**Set task:** Format everything from the start of the entries down to and including the line containing "குடியேற்றத்" as a numbered list, one line per item, with blank lines omitted.

** start of Data provided **

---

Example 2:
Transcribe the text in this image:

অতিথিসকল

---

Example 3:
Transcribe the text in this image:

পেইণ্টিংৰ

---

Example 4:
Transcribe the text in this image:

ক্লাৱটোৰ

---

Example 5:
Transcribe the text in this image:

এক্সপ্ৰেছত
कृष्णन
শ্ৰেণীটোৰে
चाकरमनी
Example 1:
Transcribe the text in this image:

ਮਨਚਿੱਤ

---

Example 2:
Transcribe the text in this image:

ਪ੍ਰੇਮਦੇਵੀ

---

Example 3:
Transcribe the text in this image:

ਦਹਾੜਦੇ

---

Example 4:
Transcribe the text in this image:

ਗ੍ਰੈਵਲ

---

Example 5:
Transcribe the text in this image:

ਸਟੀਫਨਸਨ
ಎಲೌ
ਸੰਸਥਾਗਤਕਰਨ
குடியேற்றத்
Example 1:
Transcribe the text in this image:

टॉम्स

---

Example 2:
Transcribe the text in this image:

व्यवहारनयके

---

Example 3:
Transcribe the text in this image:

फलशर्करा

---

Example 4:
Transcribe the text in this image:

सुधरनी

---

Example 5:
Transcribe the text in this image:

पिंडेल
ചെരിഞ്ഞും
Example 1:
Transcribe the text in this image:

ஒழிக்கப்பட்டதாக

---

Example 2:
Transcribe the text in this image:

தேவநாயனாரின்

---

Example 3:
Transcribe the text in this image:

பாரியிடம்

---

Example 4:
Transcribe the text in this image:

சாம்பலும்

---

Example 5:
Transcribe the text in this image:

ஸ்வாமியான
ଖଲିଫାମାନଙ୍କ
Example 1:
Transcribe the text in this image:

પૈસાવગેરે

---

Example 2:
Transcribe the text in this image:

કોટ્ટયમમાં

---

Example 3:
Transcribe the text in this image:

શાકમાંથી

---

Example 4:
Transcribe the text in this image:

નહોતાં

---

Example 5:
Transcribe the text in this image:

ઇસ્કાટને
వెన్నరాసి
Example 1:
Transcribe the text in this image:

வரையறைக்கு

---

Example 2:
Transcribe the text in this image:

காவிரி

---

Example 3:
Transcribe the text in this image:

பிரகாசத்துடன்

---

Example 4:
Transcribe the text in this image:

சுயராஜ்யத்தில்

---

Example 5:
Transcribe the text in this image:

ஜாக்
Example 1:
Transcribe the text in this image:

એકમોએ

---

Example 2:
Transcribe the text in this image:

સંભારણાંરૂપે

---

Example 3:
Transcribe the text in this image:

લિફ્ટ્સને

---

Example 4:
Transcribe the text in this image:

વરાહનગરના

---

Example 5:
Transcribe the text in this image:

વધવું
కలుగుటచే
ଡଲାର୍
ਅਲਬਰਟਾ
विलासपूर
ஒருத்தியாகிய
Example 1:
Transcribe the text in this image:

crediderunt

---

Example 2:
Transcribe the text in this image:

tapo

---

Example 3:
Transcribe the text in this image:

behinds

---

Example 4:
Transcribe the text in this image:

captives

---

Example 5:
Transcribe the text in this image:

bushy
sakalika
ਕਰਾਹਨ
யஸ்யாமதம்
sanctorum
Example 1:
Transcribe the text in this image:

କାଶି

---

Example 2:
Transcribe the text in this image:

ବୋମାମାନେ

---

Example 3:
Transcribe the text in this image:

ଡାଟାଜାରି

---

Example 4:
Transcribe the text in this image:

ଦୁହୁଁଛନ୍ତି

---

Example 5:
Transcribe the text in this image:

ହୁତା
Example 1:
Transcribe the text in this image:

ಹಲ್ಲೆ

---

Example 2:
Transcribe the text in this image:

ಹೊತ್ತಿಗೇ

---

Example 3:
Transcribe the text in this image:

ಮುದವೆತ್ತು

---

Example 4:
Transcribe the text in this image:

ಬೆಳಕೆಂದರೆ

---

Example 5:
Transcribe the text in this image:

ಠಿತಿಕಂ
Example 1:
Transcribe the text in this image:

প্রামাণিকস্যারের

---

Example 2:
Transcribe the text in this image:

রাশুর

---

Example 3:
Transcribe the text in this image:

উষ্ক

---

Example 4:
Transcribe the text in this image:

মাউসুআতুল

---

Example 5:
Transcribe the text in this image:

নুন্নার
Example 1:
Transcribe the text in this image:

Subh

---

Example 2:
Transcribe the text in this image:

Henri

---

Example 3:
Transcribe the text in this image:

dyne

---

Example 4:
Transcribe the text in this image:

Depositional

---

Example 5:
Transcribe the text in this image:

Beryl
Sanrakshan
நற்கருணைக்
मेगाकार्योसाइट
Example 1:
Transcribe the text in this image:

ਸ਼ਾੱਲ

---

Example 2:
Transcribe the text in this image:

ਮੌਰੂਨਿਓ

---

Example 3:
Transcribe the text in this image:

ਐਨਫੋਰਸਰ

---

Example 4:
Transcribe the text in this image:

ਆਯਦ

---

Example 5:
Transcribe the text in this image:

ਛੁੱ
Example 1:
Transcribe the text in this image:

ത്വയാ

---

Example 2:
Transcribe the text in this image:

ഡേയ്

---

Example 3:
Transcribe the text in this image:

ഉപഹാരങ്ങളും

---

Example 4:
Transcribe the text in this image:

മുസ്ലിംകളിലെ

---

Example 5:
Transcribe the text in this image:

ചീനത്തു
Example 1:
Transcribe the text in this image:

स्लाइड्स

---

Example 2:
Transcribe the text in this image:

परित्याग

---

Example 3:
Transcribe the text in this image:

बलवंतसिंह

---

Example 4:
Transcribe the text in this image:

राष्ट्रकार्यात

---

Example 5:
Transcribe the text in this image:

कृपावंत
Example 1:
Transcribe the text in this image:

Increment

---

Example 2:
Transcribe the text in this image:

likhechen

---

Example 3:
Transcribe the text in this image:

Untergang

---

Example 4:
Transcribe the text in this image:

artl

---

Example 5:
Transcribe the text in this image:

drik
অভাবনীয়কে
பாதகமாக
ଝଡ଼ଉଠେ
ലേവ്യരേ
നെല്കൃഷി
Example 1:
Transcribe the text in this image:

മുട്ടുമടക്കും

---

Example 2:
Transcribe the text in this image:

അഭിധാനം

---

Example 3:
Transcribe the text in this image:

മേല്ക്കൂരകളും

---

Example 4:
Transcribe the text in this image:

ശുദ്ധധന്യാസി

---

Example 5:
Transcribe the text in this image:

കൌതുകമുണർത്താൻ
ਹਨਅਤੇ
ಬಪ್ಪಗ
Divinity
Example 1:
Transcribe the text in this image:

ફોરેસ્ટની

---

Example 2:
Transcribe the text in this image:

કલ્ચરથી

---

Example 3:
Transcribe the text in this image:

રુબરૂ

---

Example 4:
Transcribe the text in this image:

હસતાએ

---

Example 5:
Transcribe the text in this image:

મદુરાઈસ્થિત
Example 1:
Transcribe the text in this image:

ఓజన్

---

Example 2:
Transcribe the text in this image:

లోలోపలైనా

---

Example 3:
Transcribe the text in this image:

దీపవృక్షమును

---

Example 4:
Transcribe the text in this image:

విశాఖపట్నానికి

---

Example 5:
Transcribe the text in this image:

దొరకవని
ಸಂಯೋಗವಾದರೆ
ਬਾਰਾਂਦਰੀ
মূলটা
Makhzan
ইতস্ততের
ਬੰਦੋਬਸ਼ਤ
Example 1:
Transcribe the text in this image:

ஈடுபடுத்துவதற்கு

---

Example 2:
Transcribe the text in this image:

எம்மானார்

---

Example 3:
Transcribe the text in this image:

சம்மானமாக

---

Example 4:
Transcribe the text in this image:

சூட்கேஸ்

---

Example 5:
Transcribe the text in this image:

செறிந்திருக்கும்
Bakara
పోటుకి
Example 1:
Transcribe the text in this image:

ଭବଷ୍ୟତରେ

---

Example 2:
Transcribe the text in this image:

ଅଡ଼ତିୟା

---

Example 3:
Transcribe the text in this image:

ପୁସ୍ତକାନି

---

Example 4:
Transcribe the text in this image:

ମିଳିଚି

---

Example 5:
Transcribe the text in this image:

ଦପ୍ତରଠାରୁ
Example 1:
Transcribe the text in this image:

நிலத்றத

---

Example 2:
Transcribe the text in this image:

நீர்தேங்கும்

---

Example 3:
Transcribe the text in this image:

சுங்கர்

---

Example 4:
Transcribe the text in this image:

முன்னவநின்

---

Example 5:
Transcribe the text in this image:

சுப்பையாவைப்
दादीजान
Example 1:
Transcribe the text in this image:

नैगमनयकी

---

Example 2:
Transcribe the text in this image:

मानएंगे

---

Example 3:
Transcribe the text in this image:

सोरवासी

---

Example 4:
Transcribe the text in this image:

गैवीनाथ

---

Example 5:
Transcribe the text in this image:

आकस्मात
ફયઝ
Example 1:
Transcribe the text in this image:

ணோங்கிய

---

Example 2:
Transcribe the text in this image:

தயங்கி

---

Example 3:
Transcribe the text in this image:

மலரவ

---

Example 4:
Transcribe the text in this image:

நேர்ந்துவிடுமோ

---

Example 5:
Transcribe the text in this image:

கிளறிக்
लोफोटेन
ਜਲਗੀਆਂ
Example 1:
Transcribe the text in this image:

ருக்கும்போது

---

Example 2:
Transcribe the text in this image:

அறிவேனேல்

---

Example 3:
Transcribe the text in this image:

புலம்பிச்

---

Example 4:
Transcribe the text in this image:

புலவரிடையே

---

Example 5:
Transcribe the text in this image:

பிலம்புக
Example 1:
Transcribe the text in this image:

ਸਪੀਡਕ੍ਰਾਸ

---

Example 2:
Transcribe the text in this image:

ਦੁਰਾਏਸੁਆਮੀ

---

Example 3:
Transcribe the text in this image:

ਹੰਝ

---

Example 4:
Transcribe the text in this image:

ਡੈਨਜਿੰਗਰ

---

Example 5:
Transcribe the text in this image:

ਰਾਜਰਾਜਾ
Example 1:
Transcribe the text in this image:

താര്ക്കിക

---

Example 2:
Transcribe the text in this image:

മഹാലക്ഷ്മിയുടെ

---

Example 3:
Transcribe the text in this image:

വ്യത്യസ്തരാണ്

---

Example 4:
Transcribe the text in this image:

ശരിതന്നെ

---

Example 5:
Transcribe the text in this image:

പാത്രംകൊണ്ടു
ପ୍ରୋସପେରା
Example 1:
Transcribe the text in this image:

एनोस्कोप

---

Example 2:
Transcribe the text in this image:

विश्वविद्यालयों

** end of Data provided **

**Output:**
1. ---
2. Example 2:
3. Transcribe the text in this image:
4. অতিথিসকল
5. ---
6. Example 3:
7. Transcribe the text in this image:
8. পেইণ্টিংৰ
9. ---
10. Example 4:
11. Transcribe the text in this image:
12. ক্লাৱটোৰ
13. ---
14. Example 5:
15. Transcribe the text in this image:
16. এক্সপ্ৰেছত
17. कृष्णन
18. শ্ৰেণীটোৰে
19. चाकरमनी
20. Example 1:
21. Transcribe the text in this image:
22. ਮਨਚਿੱਤ
23. ---
24. Example 2:
25. Transcribe the text in this image:
26. ਪ੍ਰੇਮਦੇਵੀ
27. ---
28. Example 3:
29. Transcribe the text in this image:
30. ਦਹਾੜਦੇ
31. ---
32. Example 4:
33. Transcribe the text in this image:
34. ਗ੍ਰੈਵਲ
35. ---
36. Example 5:
37. Transcribe the text in this image:
38. ਸਟੀਫਨਸਨ
39. ಎಲೌ
40. ਸੰਸਥਾਗਤਕਰਨ
41. குடியேற்றத்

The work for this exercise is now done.